Karena itu jangan pernah mundur dari tanggungan finansial dengan alasan “beban finansial”, boleh mundur atau turunkan beban tapi harus dengan alasan selain alasan “beban berat finansial”. Seperti saya, mau mundur dari speed wi-fi 50 Mbps karena alasan “layanan IndiHome di daerah saya yang belum layak dihargai 50 Mbps, tapi ketika istri mendukung penurunan speed tapi karena alasan tarifnya naik dan terasa berat, justru saya batalkan sekalian niat turunkan speed. Saya biarkan di speed 50 Mbps untuk memberi training mental pada istri. Gampang kalau nanti mental istri sudah rasakan enteng-enteng saja bayar 50 Mbps, mungkin baru akan saya turunkan.

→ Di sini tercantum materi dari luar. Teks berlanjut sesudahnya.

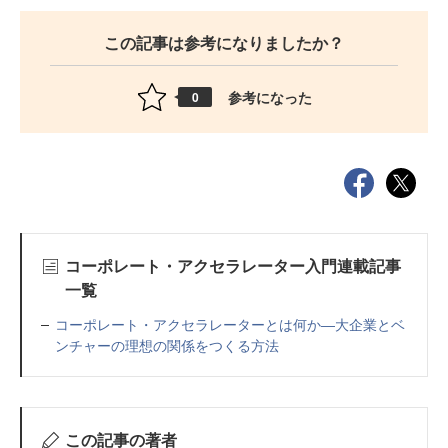
この記事は参考になりましたか？
参考になった
0
コーポレート・アクセラレーター入門連載記事
一覧
コーポレート・アクセラレーターとは何か―大企業とベ
ンチャーの理想の関係をつくる方法
この記事の著者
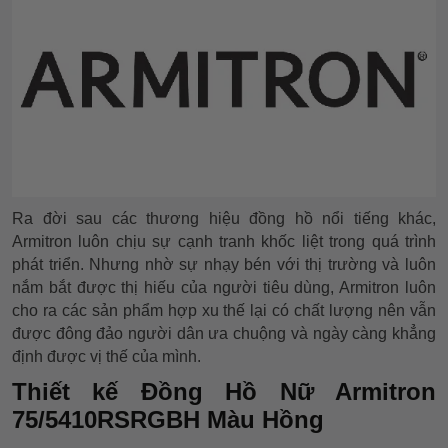
Ra đời sau các thương hiệu đồng hồ nổi tiếng khác,
Armitron luôn chịu sự cạnh tranh khốc liệt trong quá trình
phát triển. Nhưng nhờ sự nhạy bén với thị trường và luôn
nắm bắt được thị hiếu của người tiêu dùng, Armitron luôn
cho ra các sản phẩm hợp xu thế lại có chất lượng nên vẫn
được đông đảo người dân ưa chuộng và ngày càng khẳng
định được vị thế của mình.
Thiết kế Đồng Hồ Nữ Armitron
75/5410RSRGBH Màu Hồng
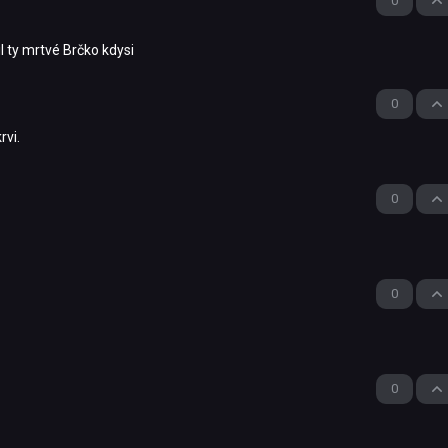
0
l ty mrtvé Brčko kdysi
0
rvi.
0
0
0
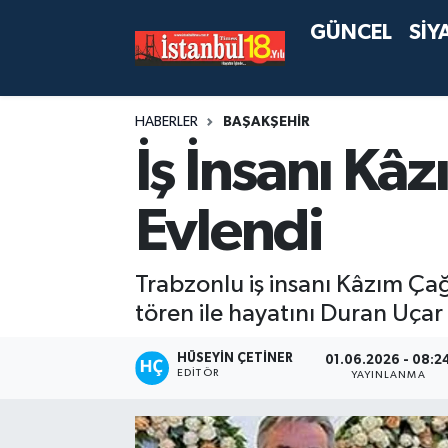
GÜNCEL
SİY
HABERLER
BAŞAKŞEHİR
İş İnsanı Kâ
Evlendi
Trabzonlu iş insanı Kâzım Ça
tören ile hayatını Duran Uçar 
HÜSEYIN ÇETINER
01.06.2026 - 08:2
EDITÖR
YAYINLANMA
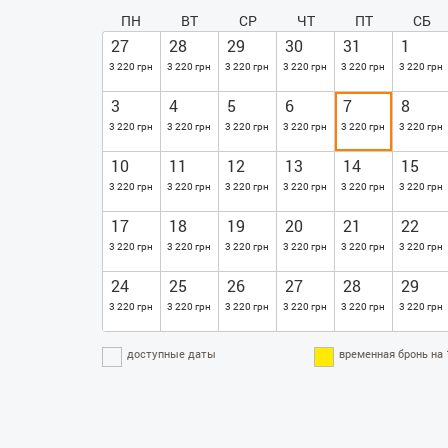
ПН
ВТ
СР
ЧТ
ПТ
СБ
27
28
29
30
31
1
3 220 грн
3 220 грн
3 220 грн
3 220 грн
3 220 грн
3 220 грн
3
4
5
6
7
8
3 220 грн
3 220 грн
3 220 грн
3 220 грн
3 220 грн
3 220 грн
10
11
12
13
14
15
3 220 грн
3 220 грн
3 220 грн
3 220 грн
3 220 грн
3 220 грн
17
18
19
20
21
22
3 220 грн
3 220 грн
3 220 грн
3 220 грн
3 220 грн
3 220 грн
24
25
26
27
28
29
3 220 грн
3 220 грн
3 220 грн
3 220 грн
3 220 грн
3 220 грн
доступные даты
временная бронь на 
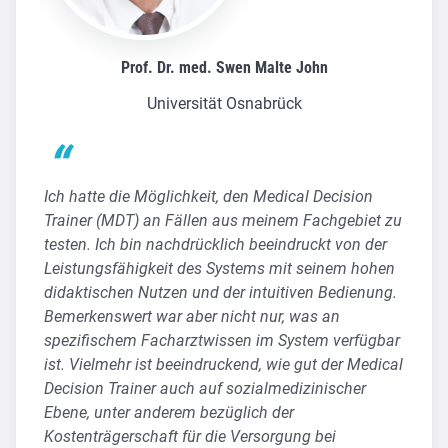
Prof. Dr. med. Swen Malte John
Universität Osnabrück
Ich hatte die Möglichkeit, den Medical Decision
Trainer (MDT) an Fällen aus meinem Fachgebiet zu
testen. Ich bin nachdrücklich beeindruckt von der
Leistungsfähigkeit des Systems mit seinem hohen
didaktischen Nutzen und der intuitiven Bedienung.
Bemerkenswert war aber nicht nur, was an
spezifischem Facharztwissen im System verfügbar
ist. Vielmehr ist beeindruckend, wie gut der Medical
Decision Trainer auch auf sozialmedizinischer
Ebene, unter anderem bezüglich der
Kostenträgerschaft für die Versorgung bei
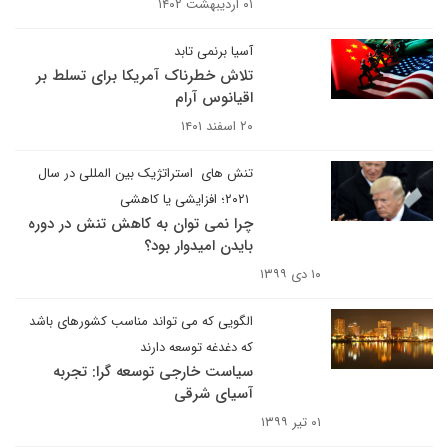
۰۱ اردیبهشت ۱۴۰۲
آسیا برنمی تابد
تلاش خطرناک آمریکا برای تسلط بر
اقیانوس آرام
۲۰ اسفند ۱۴۰۱
تنش های استراتژیک بین المللی در سال
۲۰۲۱؛ افزایشی یا کاهشی
چرا نمی توان به کاهش تنش در دوره
بایدن امیدوار بود؟
۱۰ دی ۱۳۹۹
الگویی که می تواند مناسب کشورهای باشد
که دغدغه توسعه دارند
سیاست خارجی توسعه گرا: تجربه
آسیای شرقی
۰۱ تیر ۱۳۹۹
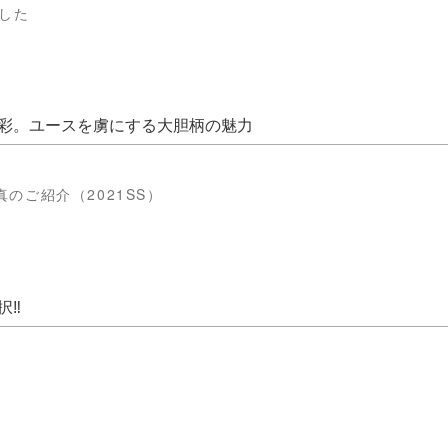
でした
彩。ユースを虜にする大胆柄の魅力
のご紹介（2021SS）
択‼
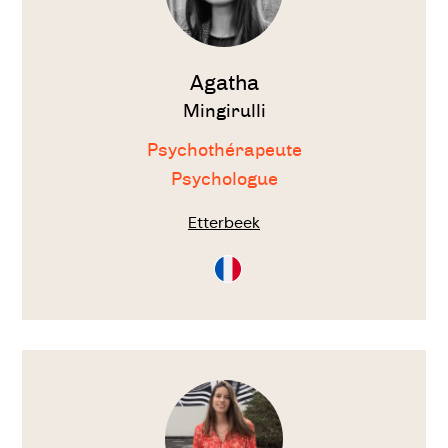
Agatha
Mingirulli
Psychothérapeute
Psychologue
Etterbeek
Consultation
en
Français
Voir
le
thérapeute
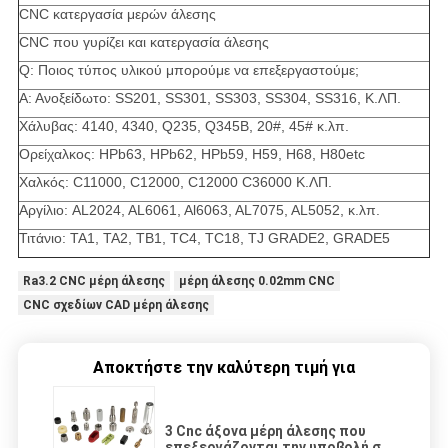
CNC κατεργασία μερών άλεσης
CNC που γυρίζει και κατεργασία άλεσης
Q: Ποιος τύπος υλικού μπορούμε να επεξεργαστούμε;
Α: Ανοξείδωτο: SS201, SS301, SS303, SS304, SS316, Κ.ΛΠ.
Χάλυβας: 4140, 4340, Q235, Q345B, 20#, 45# κ.λπ.
Ορείχαλκος: HPb63, HPb62, HPb59, H59, H68, H80etc
Χαλκός: C11000, C12000, C12000 C36000 Κ.ΛΠ.
Αργίλιο: AL2024, AL6061, Al6063, AL7075, AL5052, κ.λπ.
Τιτάνιο: TA1, TA2, TB1, TC4, TC18, TJ GRADE2, GRADE5
Ra3.2 CNC μέρη άλεσης
μέρη άλεσης 0.02mm CNC
CNC σχεδίων CAD μέρη άλεσης
Αποκτήστε την καλύτερη τιμή για
3 Cnc άξονα μέρη άλεσης που
επεξεργάζονται την υποβολή σε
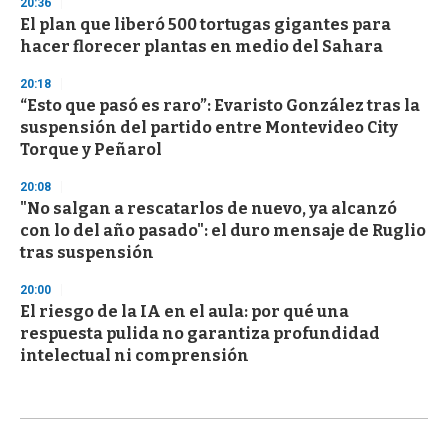
20:36
El plan que liberó 500 tortugas gigantes para
hacer florecer plantas en medio del Sahara
20:18
“Esto que pasó es raro”: Evaristo González tras la
suspensión del partido entre Montevideo City
Torque y Peñarol
20:08
"No salgan a rescatarlos de nuevo, ya alcanzó
con lo del año pasado": el duro mensaje de Ruglio
tras suspensión
20:00
El riesgo de la IA en el aula: por qué una
respuesta pulida no garantiza profundidad
intelectual ni comprensión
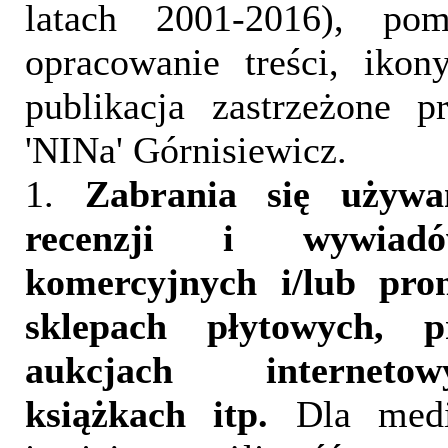
latach 2001-2016), pom
opracowanie treści, iko
publikacja zastrzeżone 
'NINa' Górnisiewicz.
1.
Zabrania się używa
recenzji i wywia
komercyjnych i/lub pr
sklepach płytowych, p
aukcjach interneto
książkach itp.
Dla medi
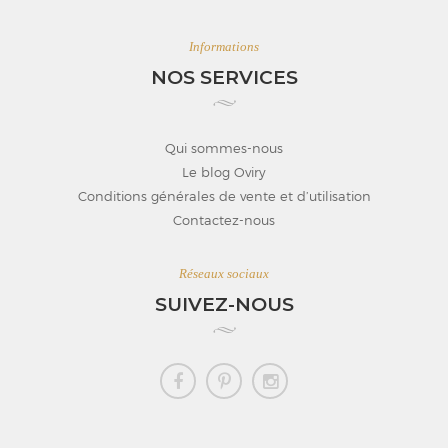
Informations
NOS SERVICES
Qui sommes-nous
Le blog Oviry
Conditions générales de vente et d’utilisation
Contactez-nous
Réseaux sociaux
SUIVEZ-NOUS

Tidak apa-apa turunkan beban finansial tapi hindari karena alasan-alasan beban finansial agar diri Anda bermartabat di depan uang, tidak nyampah di hadapan uang. Kalau alasan-alasannya seperti alasan pendidikan, misal kasih uang pesangon sekolah anak diturunkan agar anak tidak manja, atau alasan spiritual seperti Anda irit jajan agar bisa banyak sedekah, dan lain-lain, alasan-alasan seperti itu tidak masalah, sebab alam semesta ini mengeksekusi getaran niat Anda, artinya kesadaran Anda di mana, di situ alam semesta berikan respons nyata.
Nah kenapa hoki rezeki saya kerap tinggi? Jawabnya di sini, saya kerap jaga martabat saya di depan uang, saya tidak cengeng “turunkan beban finansial” hanya karena alasan “biaya terasa berat”.
Dengan menjaga diri dari mental kerupuk uang, di situ uang akan menaruh segan dan hormat kepada Anda, dan Anda pun akan diperlakukan sebagai tuan oleh uang.
Karena kedudukan Anda adalah tuan atas uang, ketika hati Anda menginginkan beruntung, Anda dilayani oleh uang, ingin rezeki lancar, uang akan nurut datang dengan lancar, saat Anda butuh, uang akan datang.
Sebaliknya Anda yang mudah melempem digertak situasi berat finansial, ya di situ Anda dianggap sampah oleh uang, efeknya hati Anda menyuruh agar rezeki lancar malah seret sekalian, jualan barang ingin laris-manis malah tidak laku sekalian, giliran Anda membeli sudah dapat harga mahal, kualitass barangnya jelek lagi.